• Dataset items
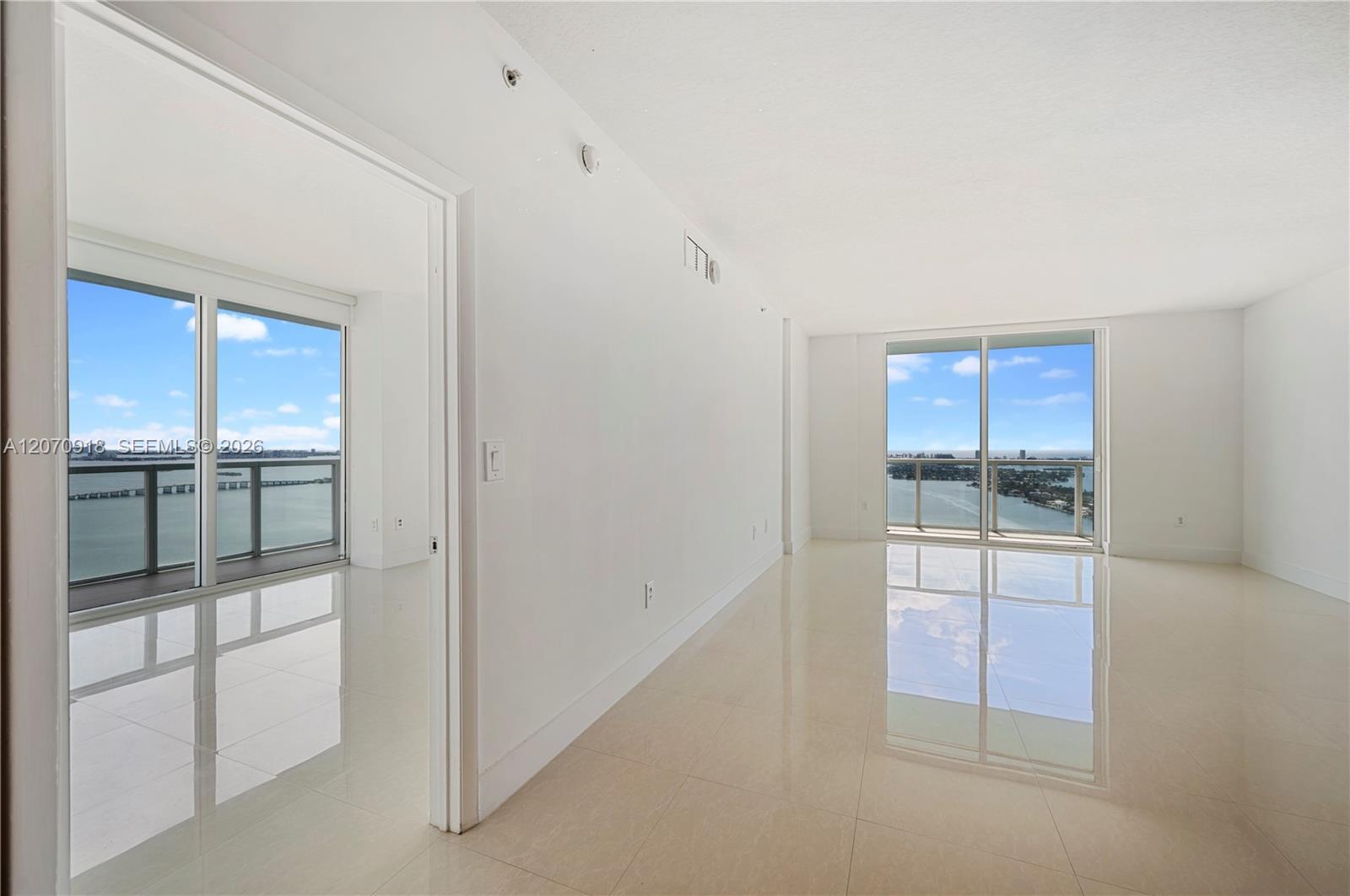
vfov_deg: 81.1
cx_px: 675
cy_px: 448
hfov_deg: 104.3
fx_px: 524
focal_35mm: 14
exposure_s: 1/13
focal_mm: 14
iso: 100
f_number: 8
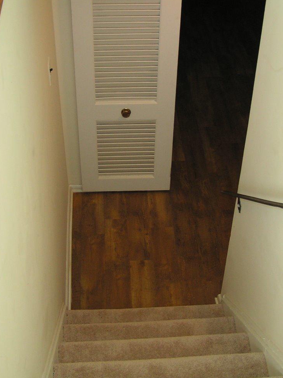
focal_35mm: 56
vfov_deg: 34.3
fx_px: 610
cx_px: 174
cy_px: 173
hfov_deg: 26.0
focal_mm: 6.3
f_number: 2.8
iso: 50
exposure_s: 1/40
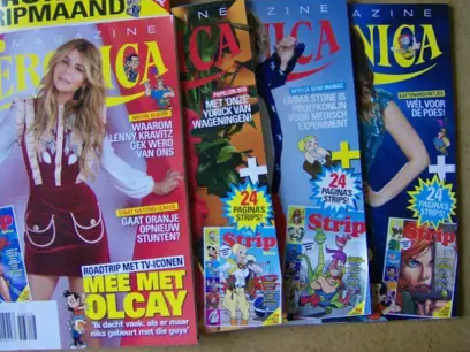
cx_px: 226
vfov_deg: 34.3
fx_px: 570
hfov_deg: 44.8
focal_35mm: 42
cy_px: 159
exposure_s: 1/26.2
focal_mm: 6
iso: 200
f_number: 2.8
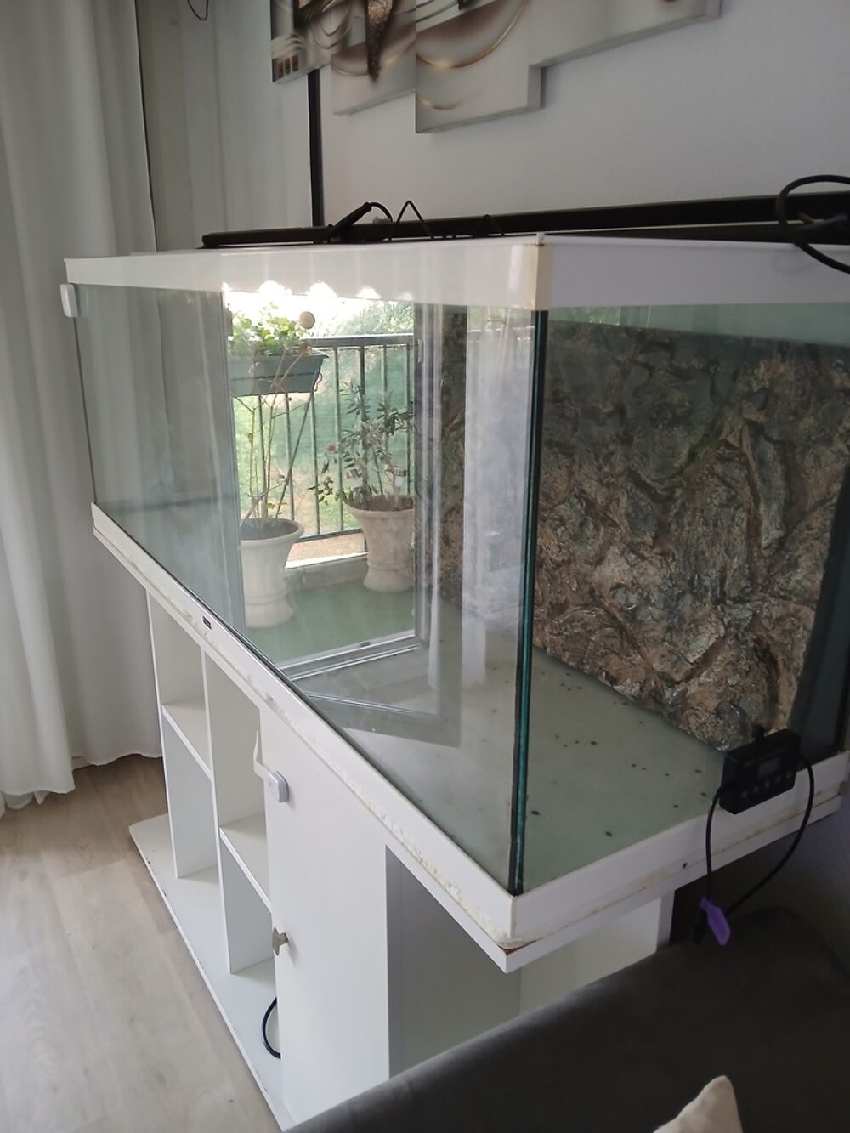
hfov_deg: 53.1
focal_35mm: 26
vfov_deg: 67.3
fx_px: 851
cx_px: 425
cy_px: 566
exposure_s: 1/33.3
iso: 320
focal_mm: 3.98
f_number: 1.8
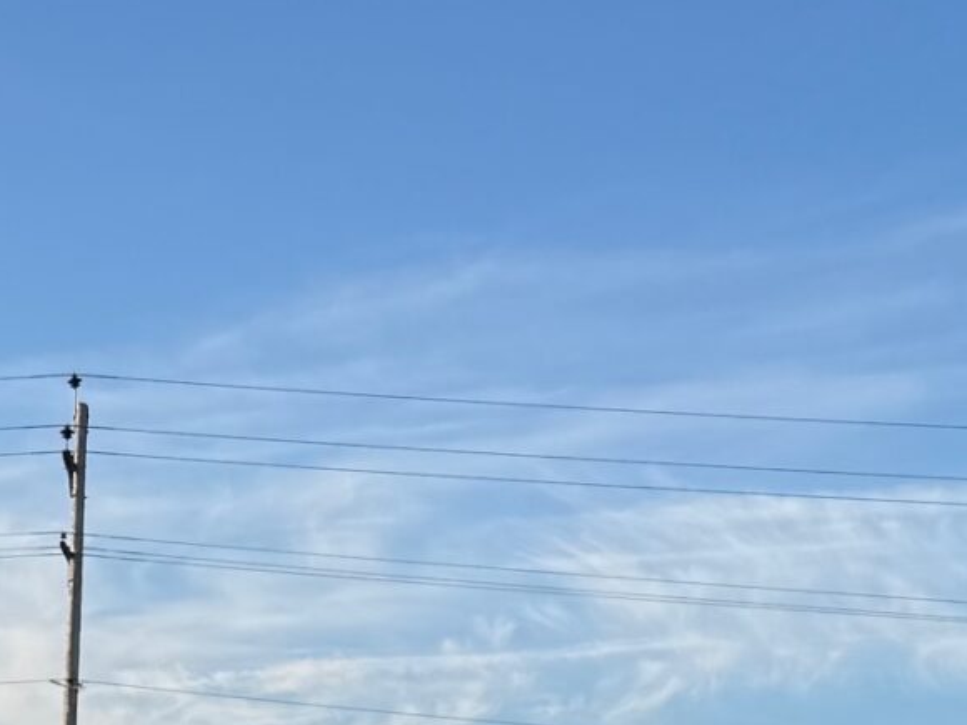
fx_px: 2961
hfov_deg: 17.9
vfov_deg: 12.0
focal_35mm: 106
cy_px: 1565
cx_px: -113
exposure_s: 1/2611
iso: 80
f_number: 1.78
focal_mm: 6.76
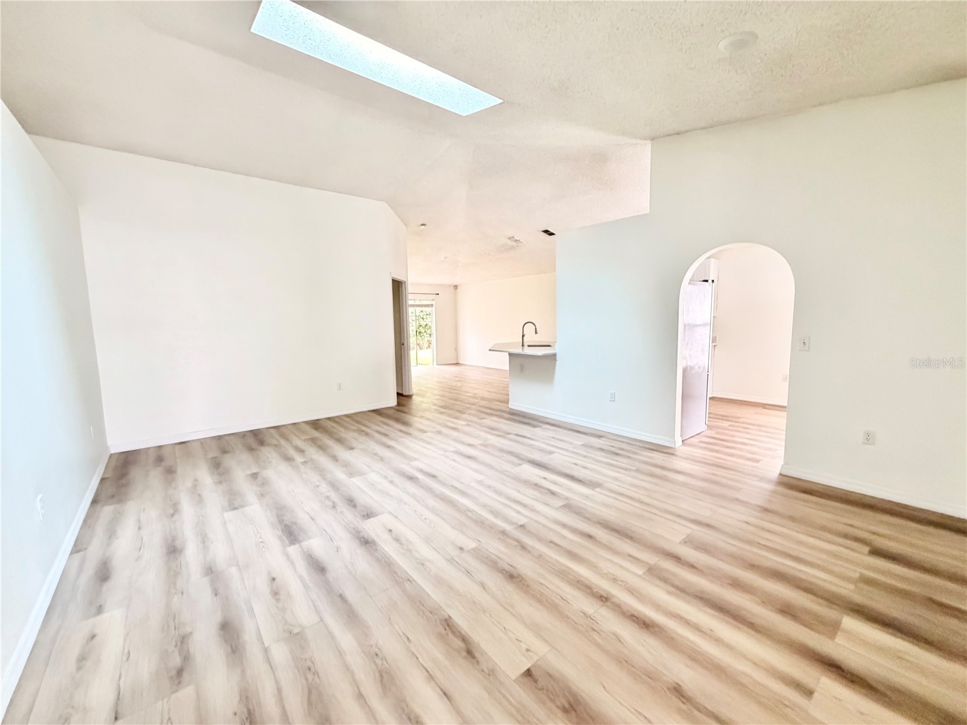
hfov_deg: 102.1
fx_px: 391
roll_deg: +0.6
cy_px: 362
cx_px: 484
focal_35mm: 14
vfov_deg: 85.7
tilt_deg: -6.3
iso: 640
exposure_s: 1/60
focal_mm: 2.22
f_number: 2.2
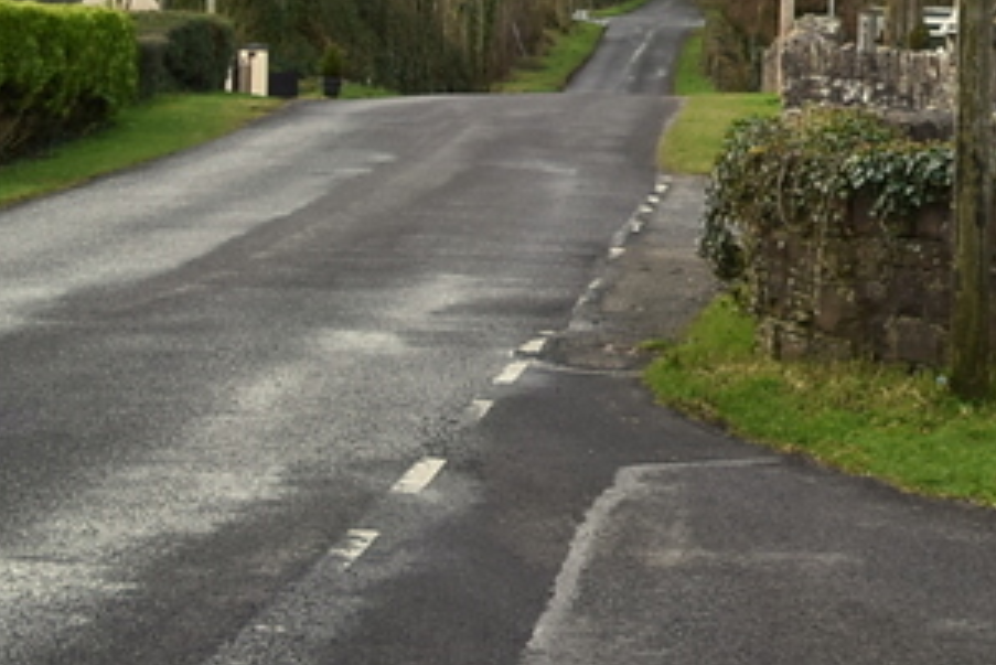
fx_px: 2823
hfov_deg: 18.4
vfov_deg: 13.3
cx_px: 1353
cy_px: 51
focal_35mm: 102
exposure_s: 1/200
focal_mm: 20
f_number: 7.1
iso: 100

• YOUR OBJECTIVE
All of the lines above should be copied exactly, apart from the pictures.

• SOLUTION FOR THIS PROBLEM
vfov_deg: 81.1
cx_px: 675
cy_px: 448
hfov_deg: 104.3
fx_px: 524
focal_35mm: 14
exposure_s: 1/13
focal_mm: 14
iso: 100
f_number: 8
focal_35mm: 56
vfov_deg: 34.3
fx_px: 610
cx_px: 174
cy_px: 173
hfov_deg: 26.0
focal_mm: 6.3
f_number: 2.8
iso: 50
exposure_s: 1/40
cx_px: 226
vfov_deg: 34.3
fx_px: 570
hfov_deg: 44.8
focal_35mm: 42
cy_px: 159
exposure_s: 1/26.2
focal_mm: 6
iso: 200
f_number: 2.8
hfov_deg: 53.1
focal_35mm: 26
vfov_deg: 67.3
fx_px: 851
cx_px: 425
cy_px: 566
exposure_s: 1/33.3
iso: 320
focal_mm: 3.98
f_number: 1.8
fx_px: 2961
hfov_deg: 17.9
vfov_deg: 12.0
focal_35mm: 106
cy_px: 1565
cx_px: -113
exposure_s: 1/2611
iso: 80
f_number: 1.78
focal_mm: 6.76
hfov_deg: 102.1
fx_px: 391
roll_deg: +0.6
cy_px: 362
cx_px: 484
focal_35mm: 14
vfov_deg: 85.7
tilt_deg: -6.3
iso: 640
exposure_s: 1/60
focal_mm: 2.22
f_number: 2.2
fx_px: 2823
hfov_deg: 18.4
vfov_deg: 13.3
cx_px: 1353
cy_px: 51
focal_35mm: 102
exposure_s: 1/200
focal_mm: 20
f_number: 7.1
iso: 100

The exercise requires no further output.